THE PROBLEM: A word-for-word transcription of the data below is required.
= = = = = = =
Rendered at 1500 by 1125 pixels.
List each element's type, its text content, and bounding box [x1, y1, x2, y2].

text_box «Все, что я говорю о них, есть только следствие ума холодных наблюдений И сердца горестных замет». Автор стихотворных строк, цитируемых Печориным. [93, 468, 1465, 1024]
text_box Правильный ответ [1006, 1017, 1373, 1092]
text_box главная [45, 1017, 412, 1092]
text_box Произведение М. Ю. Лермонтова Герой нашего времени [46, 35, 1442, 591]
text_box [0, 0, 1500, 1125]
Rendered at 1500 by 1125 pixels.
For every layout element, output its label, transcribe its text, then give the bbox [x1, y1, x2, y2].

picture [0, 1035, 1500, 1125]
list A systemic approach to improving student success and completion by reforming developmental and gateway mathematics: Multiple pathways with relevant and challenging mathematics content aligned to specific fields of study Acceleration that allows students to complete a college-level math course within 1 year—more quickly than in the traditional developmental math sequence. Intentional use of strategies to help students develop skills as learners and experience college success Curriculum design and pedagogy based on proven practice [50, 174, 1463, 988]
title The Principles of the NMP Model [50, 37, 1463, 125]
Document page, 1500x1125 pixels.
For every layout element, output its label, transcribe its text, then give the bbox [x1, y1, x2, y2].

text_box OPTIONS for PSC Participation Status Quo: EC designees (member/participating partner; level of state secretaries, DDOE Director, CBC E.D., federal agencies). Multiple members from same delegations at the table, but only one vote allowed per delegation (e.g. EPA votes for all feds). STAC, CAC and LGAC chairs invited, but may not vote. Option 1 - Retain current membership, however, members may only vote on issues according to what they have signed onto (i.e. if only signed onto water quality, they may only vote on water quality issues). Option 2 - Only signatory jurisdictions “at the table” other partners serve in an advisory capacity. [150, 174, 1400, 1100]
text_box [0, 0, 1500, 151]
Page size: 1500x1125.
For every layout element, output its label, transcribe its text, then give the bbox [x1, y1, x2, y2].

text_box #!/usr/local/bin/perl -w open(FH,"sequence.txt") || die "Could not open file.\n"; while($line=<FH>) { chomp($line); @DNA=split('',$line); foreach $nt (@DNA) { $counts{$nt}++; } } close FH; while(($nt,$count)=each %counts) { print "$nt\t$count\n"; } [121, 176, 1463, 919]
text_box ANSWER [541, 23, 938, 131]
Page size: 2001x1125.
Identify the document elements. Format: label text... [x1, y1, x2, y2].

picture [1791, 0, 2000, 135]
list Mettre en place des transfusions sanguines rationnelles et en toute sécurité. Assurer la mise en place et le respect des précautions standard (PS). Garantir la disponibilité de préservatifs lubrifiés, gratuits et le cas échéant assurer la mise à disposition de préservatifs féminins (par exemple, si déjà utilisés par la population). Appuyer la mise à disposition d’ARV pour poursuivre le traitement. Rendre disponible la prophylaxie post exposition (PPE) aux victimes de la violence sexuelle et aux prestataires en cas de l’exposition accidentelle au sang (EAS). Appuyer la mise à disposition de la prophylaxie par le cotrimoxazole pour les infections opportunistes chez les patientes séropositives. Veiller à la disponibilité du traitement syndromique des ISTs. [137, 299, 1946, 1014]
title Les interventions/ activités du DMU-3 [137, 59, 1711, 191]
= = = = = = =
FINISHED TASK:
Rendered at 1500 by 1125 pixels.
List each element's type, its text content, and bounding box [x1, y1, x2, y2].

text_box «Все, что я говорю о них, есть только следствие ума холодных наблюдений И сердца горестных замет». Автор стихотворных строк, цитируемых Печориным. [93, 468, 1465, 1024]
text_box Правильный ответ [1006, 1017, 1373, 1092]
text_box главная [45, 1017, 412, 1092]
text_box Произведение М. Ю. Лермонтова Герой нашего времени [46, 35, 1442, 591]
text_box [0, 0, 1500, 1125]
Rendered at 1500 by 1125 pixels.
For every layout element, output its label, transcribe its text, then give the bbox [x1, y1, x2, y2].

picture [0, 1035, 1500, 1125]
list A systemic approach to improving student success and completion by reforming developmental and gateway mathematics: Multiple pathways with relevant and challenging mathematics content aligned to specific fields of study Acceleration that allows students to complete a college-level math course within 1 year—more quickly than in the traditional developmental math sequence. Intentional use of strategies to help students develop skills as learners and experience college success Curriculum design and pedagogy based on proven practice [50, 174, 1463, 988]
title The Principles of the NMP Model [50, 37, 1463, 125]
Document page, 1500x1125 pixels.
For every layout element, output its label, transcribe its text, then give the bbox [x1, y1, x2, y2].

text_box OPTIONS for PSC Participation Status Quo: EC designees (member/participating partner; level of state secretaries, DDOE Director, CBC E.D., federal agencies). Multiple members from same delegations at the table, but only one vote allowed per delegation (e.g. EPA votes for all feds). STAC, CAC and LGAC chairs invited, but may not vote. Option 1 - Retain current membership, however, members may only vote on issues according to what they have signed onto (i.e. if only signed onto water quality, they may only vote on water quality issues). Option 2 - Only signatory jurisdictions “at the table” other partners serve in an advisory capacity. [150, 174, 1400, 1100]
text_box [0, 0, 1500, 151]
Page size: 1500x1125.
For every layout element, output its label, transcribe its text, then give the bbox [x1, y1, x2, y2].

text_box #!/usr/local/bin/perl -w open(FH,"sequence.txt") || die "Could not open file.\n"; while($line=<FH>) { chomp($line); @DNA=split('',$line); foreach $nt (@DNA) { $counts{$nt}++; } } close FH; while(($nt,$count)=each %counts) { print "$nt\t$count\n"; } [121, 176, 1463, 919]
text_box ANSWER [541, 23, 938, 131]
Page size: 2001x1125.
Identify the document elements. Format: label text... [x1, y1, x2, y2].

picture [1791, 0, 2000, 135]
list Mettre en place des transfusions sanguines rationnelles et en toute sécurité. Assurer la mise en place et le respect des précautions standard (PS). Garantir la disponibilité de préservatifs lubrifiés, gratuits et le cas échéant assurer la mise à disposition de préservatifs féminins (par exemple, si déjà utilisés par la population). Appuyer la mise à disposition d’ARV pour poursuivre le traitement. Rendre disponible la prophylaxie post exposition (PPE) aux victimes de la violence sexuelle et aux prestataires en cas de l’exposition accidentelle au sang (EAS). Appuyer la mise à disposition de la prophylaxie par le cotrimoxazole pour les infections opportunistes chez les patientes séropositives. Veiller à la disponibilité du traitement syndromique des ISTs. [137, 299, 1946, 1014]
title Les interventions/ activités du DMU-3 [137, 59, 1711, 191]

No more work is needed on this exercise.